= Try it =
Beginning at the line that contains "eGrow vs ManyChat" and ending at the last line of the entries, write out each line exactly; include nothing outside that span.

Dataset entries
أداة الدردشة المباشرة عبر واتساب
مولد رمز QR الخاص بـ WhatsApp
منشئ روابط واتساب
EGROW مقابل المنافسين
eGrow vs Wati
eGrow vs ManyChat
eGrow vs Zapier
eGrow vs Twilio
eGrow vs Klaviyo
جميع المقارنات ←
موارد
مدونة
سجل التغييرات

= Completed exercise =
eGrow vs ManyChat
eGrow vs Zapier
eGrow vs Twilio
eGrow vs Klaviyo
جميع المقارنات ←
موارد
مدونة
سجل التغييرات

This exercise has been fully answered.